Research

Insight: Rise of the Global Startup City

Venture Capital Investment in Cities and Metros across the Globe

Once the province of American tech hubs like California’s Silicon Valley, venture capital has gone global. Global venture capital investment amounted to $42 billion dollars in 2012, spread across more than 150 cities and metro regions around the world. The United States accounts for nearly 70 percent (68.6 percent) of total global venture capital, followed by Asia (14.4 percent), and Europe (13.5 percent).

But venture capital investment is concentrated and clustered in a relatively small number of cities and metros worldwide. The top 10 metros account for approximately 52 percent of global venture investment, the top 20 metros account for almost two-thirds, and the top 50 more than 90 percent.

These are some of the key findings of Rise of the Global Startup City a new Martin Prosperity Institute study by Richard Florida and Karen King. The report uses detailed data from Thomson Reuters to examine venture capital activity across the world, identifying and mapping its leading global centers across North America, Europe, and Asia.

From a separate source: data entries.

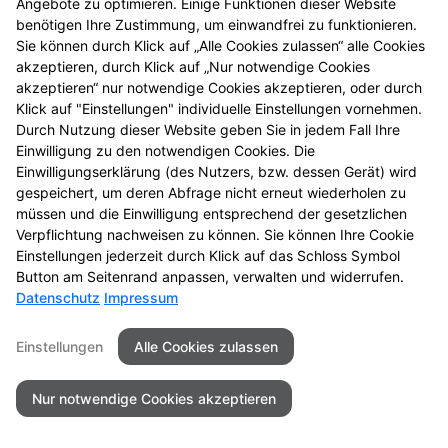
Angebote zu optimieren. Einige Funktionen dieser Website
entdecken Sie neue
benötigen Ihre Zustimmung, um einwandfrei zu funktionieren.
Aktionsprodukte und
Sie können durch Klick auf „Alle Cookies zulassen“ alle Cookies
das nächste
akzeptieren, durch Klick auf „Nur notwendige Cookies
Gewinnspiel.
akzeptieren“ nur notwendige Cookies akzeptieren, oder durch
Klick auf "Einstellungen" individuelle Einstellungen vornehmen.
Durch Nutzung dieser Website geben Sie in jedem Fall Ihre
Einwilligung zu den notwendigen Cookies. Die
Einwilligungserklärung (des Nutzers, bzw. dessen Gerät) wird
gespeichert, um deren Abfrage nicht erneut wiederholen zu
Kontakt
Impressum
Datenschutz
müssen und die Einwilligung entsprechend der gesetzlichen
Barrierefreiheit
Verpflichtung nachweisen zu können. Sie können Ihre Cookie
Einstellungen jederzeit durch Klick auf das Schloss Symbol
© 2026 Sonnen Apotheke
Button am Seitenrand anpassen, verwalten und widerrufen.
Datenschutz
Impressum
Einstellungen
Alle Cookies zulassen
Nur notwendige Cookies akzeptieren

The map below charts the leading centers for venture capital investment across the globe. The largest dots indicating the largest levels of venture capital investment are located on the East and West Coasts of the United States, in Western Europe and around the mega-cities of China and India.

Global-Venture-Capital-Investment

The United States is the world’s dominant center for venture capital — home to the top six metros and 12 of the top 20. Just six U.S. cities — San Francisco, San Jose, Boston, New York, Los Angeles, and San Diego account for nearly 45 percent of total global venture capital investment.

That said, a number of significant venture capital hubs exist elsewhere around the world. London, with $842 million, is the world’s seventh largest venture capital center. Toronto ($628 million) is 12th, and Paris ($449 million) is 16th. China and India are each represented by a pair of metros. Beijing ($758 million) and Shanghai ($510 million) are ranked ninth and fourteenth while Mumbai ($497 million) and Bangalore ($419 million) are 15th and 17th.

While there is some overlap between the world’s leading venture capital centers and its most powerful global cities, the two are not identical. New York, the world’s most economically powerful city, is fourth for venture capital investment. Conversely, greater San Francisco, which is far and away the world’s leading venture capital center, only ranks as the world’s 23rd leading global city. Twelve of the world’s leading cities rank among the top 25 venture capital centers. Fifteen of the top 25 global cities rank among the world’s top 60 venture capital centres.

Taken together, just two broad regions — the San Francisco Bay Area and the Boston-New York-Washington Corridor — alone account for more than 40 percent of global venture capital investment.

Global venture investment is highly uneven and spiky — concentrated in a small number of leading cities and metros around the world.